Most of the complexity of voting theory is unnecessary. As a polling
method, score is simple and easily understood and canvassed. There may
be other forms that can be used, but this is often misunderstood. If a
decision is made that was approved by less than a majority, basic
democratic process has been lost. There is no problem if the methods are
used as polls, as advisory. And I have seen a majority position, that
would have prevailed in an initial vote (by maybe two-thirds!) reversed
after a simple approval poll, when those people saw that all members
(minus only one) approved a different choice. And when the
implementation vote was made on a motion to change to the
almost-universal choice, it passed. With unanimity.
We have very bad habits in politics, in aiming for our "favorite" to
win, instead of seeking what will make society function most efficiently
and least oppressively.
I agree that it would be the responsibility of Parliament to thoroughly
deliberate the issue, not to punt to the public. However, once
Parliament has maximized its own consensus, which can include generating
minority reports, and because there was a previous referendum, respect
for the public suggests then submitting Parliament's decision to a
second referendum. The second referendum could possibly present more
than one alternative, but not too many, and every option presented
should have majority support in Parliament! (The public can then reject
them all by voting no on all of them.)
Standard democratic practice: the status quo remains until explicitly
rejected and replaced by a majority. Someone else pointed out how
defective the Brexit referendum was. I agree.
We have very primitive ideas of what democracy can and should be.
On 4/1/2019 9:40 PM, Bob Richard wrote:
>
> Parliament's most conspicuous failure in this regard (in which they
> are joined by the entire press corps, as far as I know) is to treat a
> second referendum as it if were an alternative on a list of
> alternatives.
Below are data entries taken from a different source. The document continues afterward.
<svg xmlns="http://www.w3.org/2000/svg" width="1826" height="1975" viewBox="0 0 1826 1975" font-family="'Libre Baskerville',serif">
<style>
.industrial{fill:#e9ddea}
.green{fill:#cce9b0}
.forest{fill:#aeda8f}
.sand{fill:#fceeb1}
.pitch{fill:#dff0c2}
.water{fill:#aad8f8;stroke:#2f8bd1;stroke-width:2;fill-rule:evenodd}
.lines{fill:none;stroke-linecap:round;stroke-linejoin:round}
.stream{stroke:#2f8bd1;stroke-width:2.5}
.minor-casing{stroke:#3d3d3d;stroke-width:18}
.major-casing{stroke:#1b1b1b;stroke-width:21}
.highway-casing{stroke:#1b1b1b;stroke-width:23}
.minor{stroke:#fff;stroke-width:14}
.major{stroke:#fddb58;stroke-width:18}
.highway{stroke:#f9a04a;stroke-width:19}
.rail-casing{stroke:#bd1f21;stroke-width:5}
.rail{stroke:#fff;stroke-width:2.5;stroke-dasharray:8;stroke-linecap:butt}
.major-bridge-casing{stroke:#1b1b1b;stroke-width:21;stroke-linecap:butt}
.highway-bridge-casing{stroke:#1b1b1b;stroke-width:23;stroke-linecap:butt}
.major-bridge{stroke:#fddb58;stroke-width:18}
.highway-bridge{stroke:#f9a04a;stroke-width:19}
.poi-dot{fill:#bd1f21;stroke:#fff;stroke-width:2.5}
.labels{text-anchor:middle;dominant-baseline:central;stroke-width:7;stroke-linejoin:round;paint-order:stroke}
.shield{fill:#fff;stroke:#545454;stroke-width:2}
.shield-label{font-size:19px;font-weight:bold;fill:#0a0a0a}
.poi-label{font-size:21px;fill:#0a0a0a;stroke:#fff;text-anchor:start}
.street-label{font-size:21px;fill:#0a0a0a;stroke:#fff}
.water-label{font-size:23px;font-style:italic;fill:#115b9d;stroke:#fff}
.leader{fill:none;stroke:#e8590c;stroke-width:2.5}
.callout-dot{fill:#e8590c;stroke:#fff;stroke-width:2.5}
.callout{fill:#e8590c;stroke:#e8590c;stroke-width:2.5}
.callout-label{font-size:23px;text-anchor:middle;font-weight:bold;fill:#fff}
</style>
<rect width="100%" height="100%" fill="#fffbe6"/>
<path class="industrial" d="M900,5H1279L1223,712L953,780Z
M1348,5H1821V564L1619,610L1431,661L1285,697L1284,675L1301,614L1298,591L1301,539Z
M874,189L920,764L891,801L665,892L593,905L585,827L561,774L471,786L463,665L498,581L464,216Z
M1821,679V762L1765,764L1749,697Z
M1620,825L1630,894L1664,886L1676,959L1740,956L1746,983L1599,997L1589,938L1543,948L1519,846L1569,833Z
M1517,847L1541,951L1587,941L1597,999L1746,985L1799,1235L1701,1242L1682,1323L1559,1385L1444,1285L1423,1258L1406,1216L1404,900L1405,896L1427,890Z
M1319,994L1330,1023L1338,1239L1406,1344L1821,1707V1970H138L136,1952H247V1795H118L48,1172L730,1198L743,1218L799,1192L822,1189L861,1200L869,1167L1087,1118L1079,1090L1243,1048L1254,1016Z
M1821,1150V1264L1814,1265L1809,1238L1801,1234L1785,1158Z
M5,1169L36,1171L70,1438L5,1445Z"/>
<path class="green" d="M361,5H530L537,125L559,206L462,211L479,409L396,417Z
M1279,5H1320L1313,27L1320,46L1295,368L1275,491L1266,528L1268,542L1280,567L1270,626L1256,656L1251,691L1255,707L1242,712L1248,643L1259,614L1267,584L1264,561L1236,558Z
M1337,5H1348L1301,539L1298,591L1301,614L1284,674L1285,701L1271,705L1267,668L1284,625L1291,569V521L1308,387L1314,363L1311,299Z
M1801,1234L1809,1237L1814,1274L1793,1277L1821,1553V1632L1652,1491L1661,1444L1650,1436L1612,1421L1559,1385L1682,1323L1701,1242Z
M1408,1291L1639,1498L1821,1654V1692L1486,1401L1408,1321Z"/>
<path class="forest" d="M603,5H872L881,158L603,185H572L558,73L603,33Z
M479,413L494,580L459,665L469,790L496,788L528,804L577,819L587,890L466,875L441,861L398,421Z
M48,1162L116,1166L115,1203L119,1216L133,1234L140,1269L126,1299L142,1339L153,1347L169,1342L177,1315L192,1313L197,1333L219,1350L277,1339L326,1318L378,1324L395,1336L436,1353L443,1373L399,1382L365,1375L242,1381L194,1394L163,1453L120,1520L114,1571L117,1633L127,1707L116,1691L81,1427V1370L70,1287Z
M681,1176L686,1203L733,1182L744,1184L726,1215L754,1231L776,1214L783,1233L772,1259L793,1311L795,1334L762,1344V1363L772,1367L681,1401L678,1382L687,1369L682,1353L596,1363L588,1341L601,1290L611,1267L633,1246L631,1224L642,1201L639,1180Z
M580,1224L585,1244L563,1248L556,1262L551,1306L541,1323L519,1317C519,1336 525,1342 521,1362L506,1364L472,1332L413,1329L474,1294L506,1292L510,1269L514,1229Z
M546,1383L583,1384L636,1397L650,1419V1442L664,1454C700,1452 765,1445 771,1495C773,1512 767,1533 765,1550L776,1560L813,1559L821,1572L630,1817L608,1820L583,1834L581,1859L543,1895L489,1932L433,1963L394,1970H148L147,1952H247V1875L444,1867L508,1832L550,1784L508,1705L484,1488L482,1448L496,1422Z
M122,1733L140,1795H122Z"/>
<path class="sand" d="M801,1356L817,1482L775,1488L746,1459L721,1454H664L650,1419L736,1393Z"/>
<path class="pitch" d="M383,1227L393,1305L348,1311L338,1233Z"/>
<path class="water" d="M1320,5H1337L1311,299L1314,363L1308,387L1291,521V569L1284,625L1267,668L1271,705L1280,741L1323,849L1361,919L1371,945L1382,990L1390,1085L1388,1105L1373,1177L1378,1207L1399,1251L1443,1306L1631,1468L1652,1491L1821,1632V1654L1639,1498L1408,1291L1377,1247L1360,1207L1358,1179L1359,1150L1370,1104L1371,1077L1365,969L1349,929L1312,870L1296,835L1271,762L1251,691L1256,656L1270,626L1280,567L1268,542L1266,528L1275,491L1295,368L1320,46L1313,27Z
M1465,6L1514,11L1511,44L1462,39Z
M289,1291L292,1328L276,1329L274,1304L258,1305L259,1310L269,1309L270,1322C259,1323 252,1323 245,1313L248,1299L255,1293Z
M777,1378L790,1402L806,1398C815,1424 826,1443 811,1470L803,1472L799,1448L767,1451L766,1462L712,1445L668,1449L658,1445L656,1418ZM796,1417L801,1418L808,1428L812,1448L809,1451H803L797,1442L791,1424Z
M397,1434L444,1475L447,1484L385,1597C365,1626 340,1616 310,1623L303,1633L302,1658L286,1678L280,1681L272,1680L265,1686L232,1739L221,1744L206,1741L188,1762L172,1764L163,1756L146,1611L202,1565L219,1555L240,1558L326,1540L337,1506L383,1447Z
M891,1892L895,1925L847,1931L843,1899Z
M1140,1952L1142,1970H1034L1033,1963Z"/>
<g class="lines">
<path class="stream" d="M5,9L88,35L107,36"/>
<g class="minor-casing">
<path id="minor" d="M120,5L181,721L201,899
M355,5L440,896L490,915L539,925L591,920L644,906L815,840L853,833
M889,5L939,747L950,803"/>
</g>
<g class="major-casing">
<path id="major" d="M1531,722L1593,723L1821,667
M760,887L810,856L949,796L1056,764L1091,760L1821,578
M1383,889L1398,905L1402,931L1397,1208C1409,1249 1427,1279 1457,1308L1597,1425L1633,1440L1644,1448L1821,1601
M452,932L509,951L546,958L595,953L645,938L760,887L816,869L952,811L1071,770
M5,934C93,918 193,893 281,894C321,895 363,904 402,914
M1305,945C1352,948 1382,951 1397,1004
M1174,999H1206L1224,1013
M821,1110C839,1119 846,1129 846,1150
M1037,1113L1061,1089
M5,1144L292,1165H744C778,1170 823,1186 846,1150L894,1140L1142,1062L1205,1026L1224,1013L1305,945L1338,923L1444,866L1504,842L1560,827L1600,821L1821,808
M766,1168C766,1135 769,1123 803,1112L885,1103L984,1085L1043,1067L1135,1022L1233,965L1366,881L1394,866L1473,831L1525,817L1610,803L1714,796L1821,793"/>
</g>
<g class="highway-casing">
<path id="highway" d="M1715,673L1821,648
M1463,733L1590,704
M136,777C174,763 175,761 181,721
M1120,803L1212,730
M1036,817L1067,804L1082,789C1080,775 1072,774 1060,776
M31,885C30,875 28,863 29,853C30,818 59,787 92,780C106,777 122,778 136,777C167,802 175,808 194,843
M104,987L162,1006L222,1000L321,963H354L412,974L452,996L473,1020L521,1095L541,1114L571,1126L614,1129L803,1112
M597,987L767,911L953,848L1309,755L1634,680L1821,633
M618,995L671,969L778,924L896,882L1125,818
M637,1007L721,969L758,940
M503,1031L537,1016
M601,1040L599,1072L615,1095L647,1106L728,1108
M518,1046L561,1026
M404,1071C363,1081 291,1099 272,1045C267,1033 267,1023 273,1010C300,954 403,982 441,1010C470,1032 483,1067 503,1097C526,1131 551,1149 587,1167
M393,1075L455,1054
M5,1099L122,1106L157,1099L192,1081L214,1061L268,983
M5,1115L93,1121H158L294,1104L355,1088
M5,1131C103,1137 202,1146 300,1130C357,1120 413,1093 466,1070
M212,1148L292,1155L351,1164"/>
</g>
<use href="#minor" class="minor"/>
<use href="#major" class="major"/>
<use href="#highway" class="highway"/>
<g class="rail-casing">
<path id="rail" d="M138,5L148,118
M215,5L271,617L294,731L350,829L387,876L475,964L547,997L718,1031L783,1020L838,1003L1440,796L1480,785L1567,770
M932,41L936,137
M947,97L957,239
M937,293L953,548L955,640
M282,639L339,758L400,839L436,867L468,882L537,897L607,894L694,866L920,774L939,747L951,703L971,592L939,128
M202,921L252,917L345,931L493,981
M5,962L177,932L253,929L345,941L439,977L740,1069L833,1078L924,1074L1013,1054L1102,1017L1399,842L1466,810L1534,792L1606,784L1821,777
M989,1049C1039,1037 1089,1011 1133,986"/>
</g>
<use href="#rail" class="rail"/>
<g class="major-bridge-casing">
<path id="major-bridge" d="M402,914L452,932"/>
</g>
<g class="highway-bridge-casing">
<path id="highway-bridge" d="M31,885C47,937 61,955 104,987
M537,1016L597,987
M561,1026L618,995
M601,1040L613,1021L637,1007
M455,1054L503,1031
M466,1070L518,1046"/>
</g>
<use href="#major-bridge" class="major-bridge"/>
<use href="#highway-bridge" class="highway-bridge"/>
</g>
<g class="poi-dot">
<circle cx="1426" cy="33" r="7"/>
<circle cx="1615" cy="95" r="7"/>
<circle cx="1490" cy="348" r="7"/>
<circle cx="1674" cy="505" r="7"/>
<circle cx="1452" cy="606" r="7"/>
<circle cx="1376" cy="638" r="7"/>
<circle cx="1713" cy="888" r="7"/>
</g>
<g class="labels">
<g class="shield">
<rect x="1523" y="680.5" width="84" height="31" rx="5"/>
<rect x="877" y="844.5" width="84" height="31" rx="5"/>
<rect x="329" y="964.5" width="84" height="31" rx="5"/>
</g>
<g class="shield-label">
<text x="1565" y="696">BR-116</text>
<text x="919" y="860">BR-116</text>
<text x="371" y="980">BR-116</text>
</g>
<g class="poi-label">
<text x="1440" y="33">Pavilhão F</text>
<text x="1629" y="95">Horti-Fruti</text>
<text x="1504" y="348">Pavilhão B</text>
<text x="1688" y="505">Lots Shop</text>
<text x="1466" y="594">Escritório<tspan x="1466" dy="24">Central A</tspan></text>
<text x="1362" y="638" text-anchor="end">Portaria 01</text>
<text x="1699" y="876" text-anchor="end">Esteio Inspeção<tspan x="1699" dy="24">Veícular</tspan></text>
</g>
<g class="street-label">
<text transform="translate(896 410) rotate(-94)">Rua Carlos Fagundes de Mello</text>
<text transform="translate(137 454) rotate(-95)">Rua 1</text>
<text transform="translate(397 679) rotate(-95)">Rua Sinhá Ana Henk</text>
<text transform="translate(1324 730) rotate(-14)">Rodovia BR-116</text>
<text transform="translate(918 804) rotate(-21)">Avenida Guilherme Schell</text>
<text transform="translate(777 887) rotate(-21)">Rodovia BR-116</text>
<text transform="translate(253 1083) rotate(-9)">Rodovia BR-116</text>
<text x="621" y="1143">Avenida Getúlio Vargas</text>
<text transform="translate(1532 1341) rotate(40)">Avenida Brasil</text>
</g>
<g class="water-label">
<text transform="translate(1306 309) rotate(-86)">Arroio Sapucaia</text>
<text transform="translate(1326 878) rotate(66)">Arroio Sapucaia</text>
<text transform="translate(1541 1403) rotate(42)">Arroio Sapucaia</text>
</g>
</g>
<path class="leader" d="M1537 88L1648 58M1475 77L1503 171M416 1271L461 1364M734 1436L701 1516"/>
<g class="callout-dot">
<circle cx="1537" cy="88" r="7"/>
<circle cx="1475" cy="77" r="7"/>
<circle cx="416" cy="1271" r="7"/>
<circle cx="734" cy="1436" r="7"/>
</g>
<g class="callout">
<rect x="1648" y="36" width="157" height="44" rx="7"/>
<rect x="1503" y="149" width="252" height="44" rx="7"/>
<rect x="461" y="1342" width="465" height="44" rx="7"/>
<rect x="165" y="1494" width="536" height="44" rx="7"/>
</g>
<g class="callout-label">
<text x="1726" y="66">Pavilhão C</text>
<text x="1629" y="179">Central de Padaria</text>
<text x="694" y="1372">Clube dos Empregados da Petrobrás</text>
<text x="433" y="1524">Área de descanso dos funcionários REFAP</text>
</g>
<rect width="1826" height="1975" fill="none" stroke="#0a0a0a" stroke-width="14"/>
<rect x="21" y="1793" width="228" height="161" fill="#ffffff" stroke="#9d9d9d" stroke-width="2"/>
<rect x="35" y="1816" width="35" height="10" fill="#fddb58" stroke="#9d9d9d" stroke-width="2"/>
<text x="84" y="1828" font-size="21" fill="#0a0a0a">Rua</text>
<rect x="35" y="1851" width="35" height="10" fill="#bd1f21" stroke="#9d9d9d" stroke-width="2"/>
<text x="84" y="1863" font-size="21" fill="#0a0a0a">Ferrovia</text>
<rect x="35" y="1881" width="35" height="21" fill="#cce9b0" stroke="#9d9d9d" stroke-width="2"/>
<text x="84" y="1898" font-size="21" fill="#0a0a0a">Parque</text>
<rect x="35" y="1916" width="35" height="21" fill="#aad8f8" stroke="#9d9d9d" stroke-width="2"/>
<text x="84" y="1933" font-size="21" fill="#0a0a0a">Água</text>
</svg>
The question whether to put a decision of Parliament to
> a confirmatory vote of the people is entirely separate from what
> decision Parliament should make. The questions are politically
> interrelated, in the sense that MPs on the losing end of a debate in
> Parliament are far more likely to call for a referendum than MPs who
> won that debate. (In fact, that's kind of what referenda are, at least
> in the United States.) But this relationship is no reason to include a
> such a confirmatory vote as an option in the current "indicative"
> voting process.
>
[...]
>
> As far as I know, social choice theory and the study of voting methods
> have very little to say about this problem, except in one setting.
> That's the more normal kind of parliamentary procedure where
> everything is laid out as motions, amendments, substitute motions and
> so on. The well-understood limitations of that process -- the
> importance of the order in which amendments are dealt with, the role
> of strategic voting, and so on -- are exactly why we'd like to be able
> to vote all at once on a list of options in the first place.